- In my house we’ve entered the land of “why?” and so this conversation happened: “Because Llama Llama Red Pajama doesn’t belong in the dishwasher. No, your farm animals don’t belong in the dishwasher either. Because that’s not where we wash them. No, we don’t wash our farm animals in Lucy Dog’s water bowl. Because that is water for drinking. No, that’s not water for you to drink. Because you are not a dog, you are a little girl. Yes, you do have bewbies.”
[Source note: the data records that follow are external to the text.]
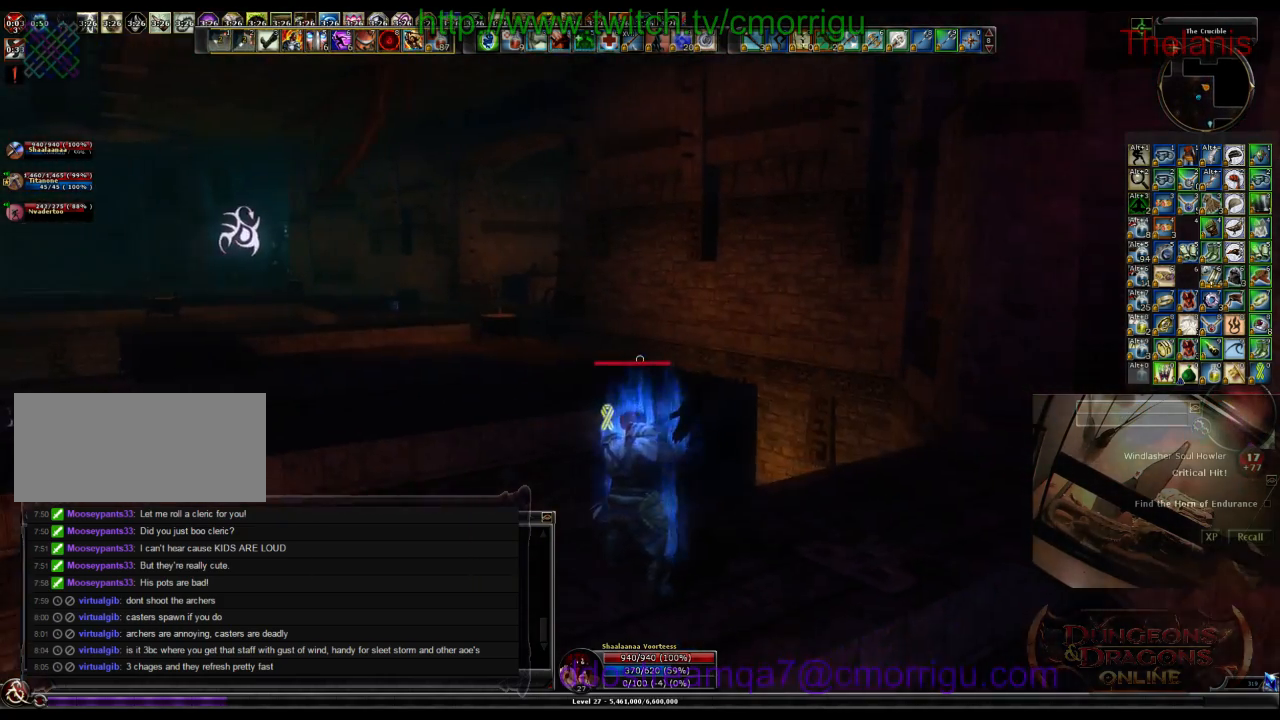
{"keys": [], "events": []}
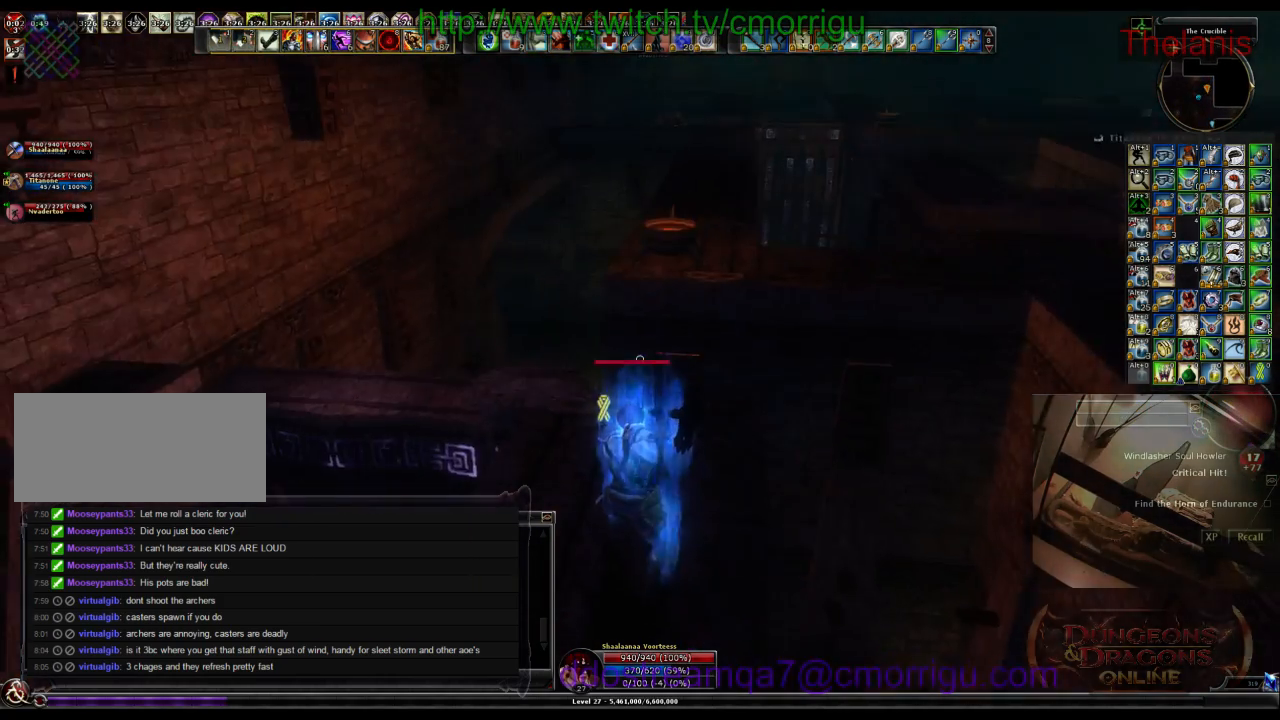
{"keys": ["w"], "events": [[133, "w", "down"]]}
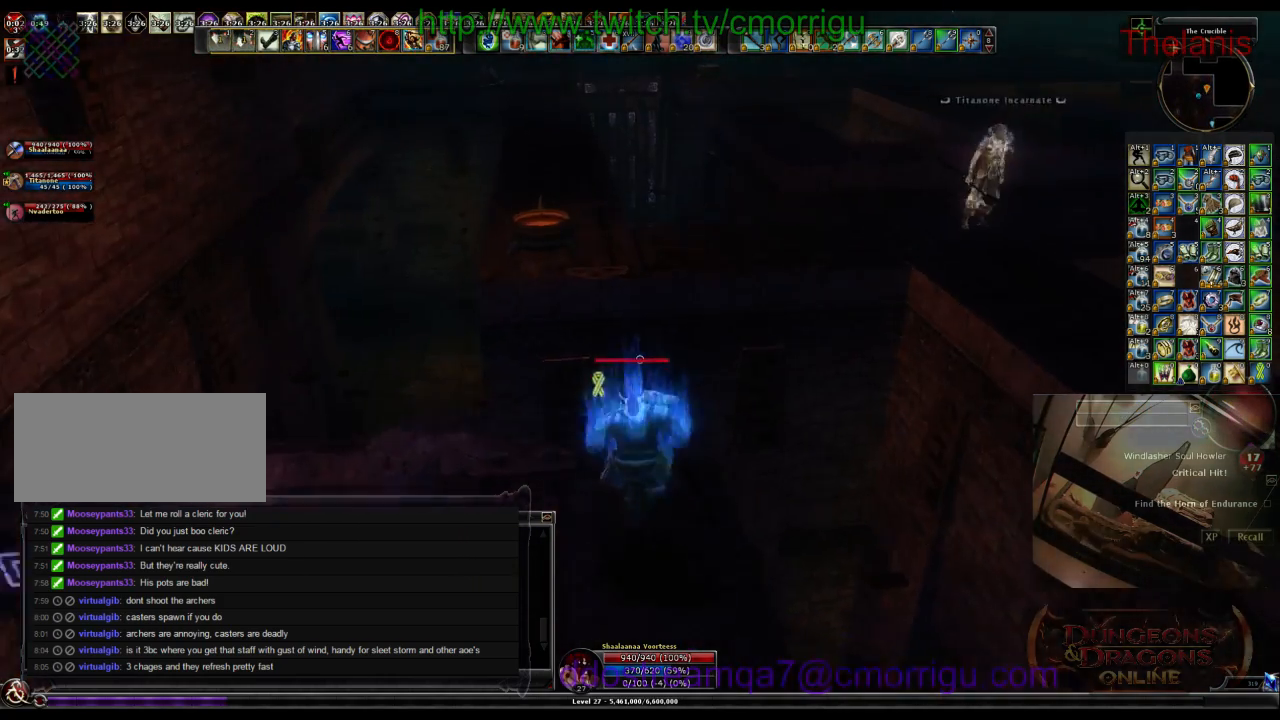
{"keys": ["w"], "events": [[100, "space", "down"], [400, "space", "up"]]}
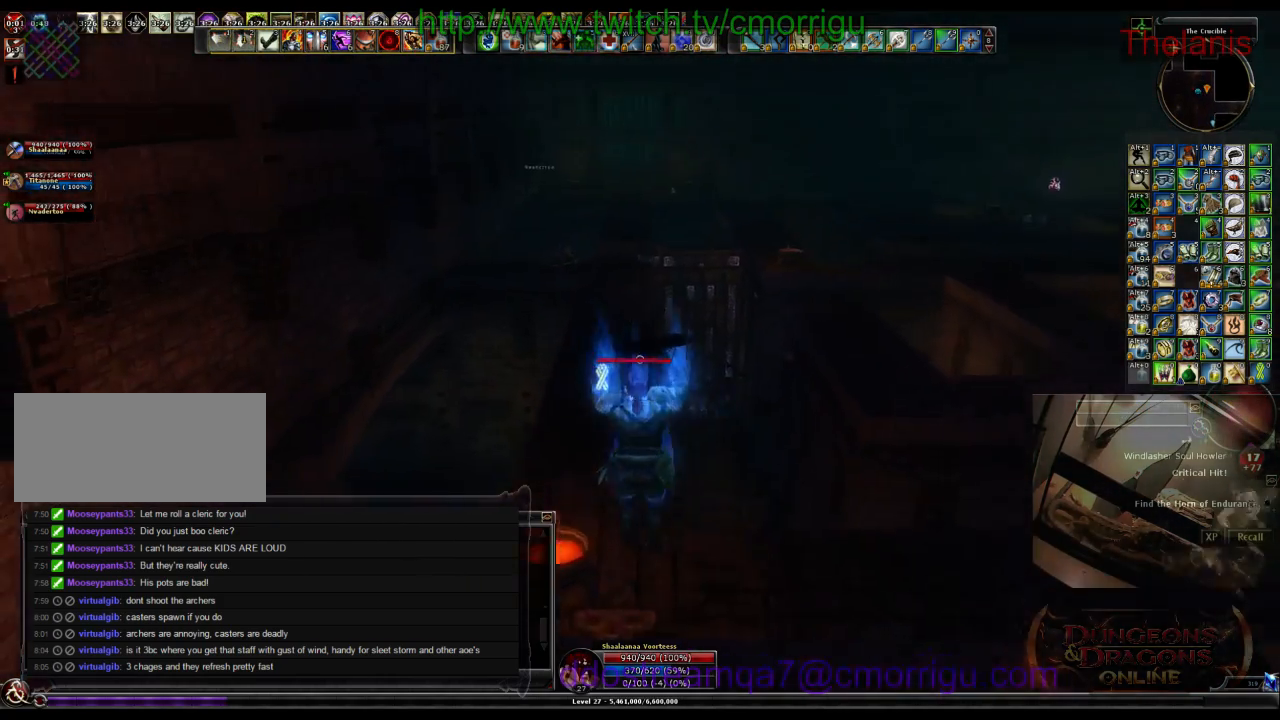
{"keys": ["w"], "events": []}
- Speaking of parts of our body that are covered by our bathing suit: Scarlette has a CD called “Fun Learning Songs” and typically I’ve tuned out by song number 14. You can really only take so much of “What Sound Does An A Make, What Sound Does An A Make, Ah, Ah, Ah” before you go crazy cakes. So we’re coloring yesterday when all of the sudden I hear something on track number 18 that made be all WHAT THE WHAT?! The premise of the song is great but hearing it set to a jaunty children’s tune was a bit jarring when you’ve been singing about how lions are animals that roar.
“A grownup should never, a grown up should never: ask you to find their puppy, ask you for directions, touch you where your bathing suit covers your skin. Grownups don’t need help from children, that is wrong. Don’t get in a strangers car, don’t get in a strangers car, YELL THAT’S NOT MY MOM! YELL THAT’S NOT MY MOM!”
- Did you know that if you drop your cell phone and the screen shatters into a million pieces and then you still try to use it because you are in denial about the whole thing? You’ll get little shards of glass stuck in your fingers.
- Also, did you know that cell phones screens are made of real glass and not some sort of cut-proof fake glass? Yeah, me either.
- I tried to get in someone else’s car no less than three times this week. The only thing that tipped me off that it wasn’t my car was the lack of a carseat.
- And also that time a girl walked up to me warily and said “Um, this is my car.” That was a big clue.
- None of said cars were even the same color as my car.
- I was expecting a package but Scarlette was napping so I put a sign on top of my doorbell that said “Baby Sleeping, Please Do Not Ring Doorbell, Thanks SMILEY FACE, SMILEY FACE, EXCLAMATION POINT!”
- You, UPS man who lifted the sign about not ringing the doorbell in order to ring the doorbell, YOU ARE DEAD TO ME.
- Also, thank you kindly for the package.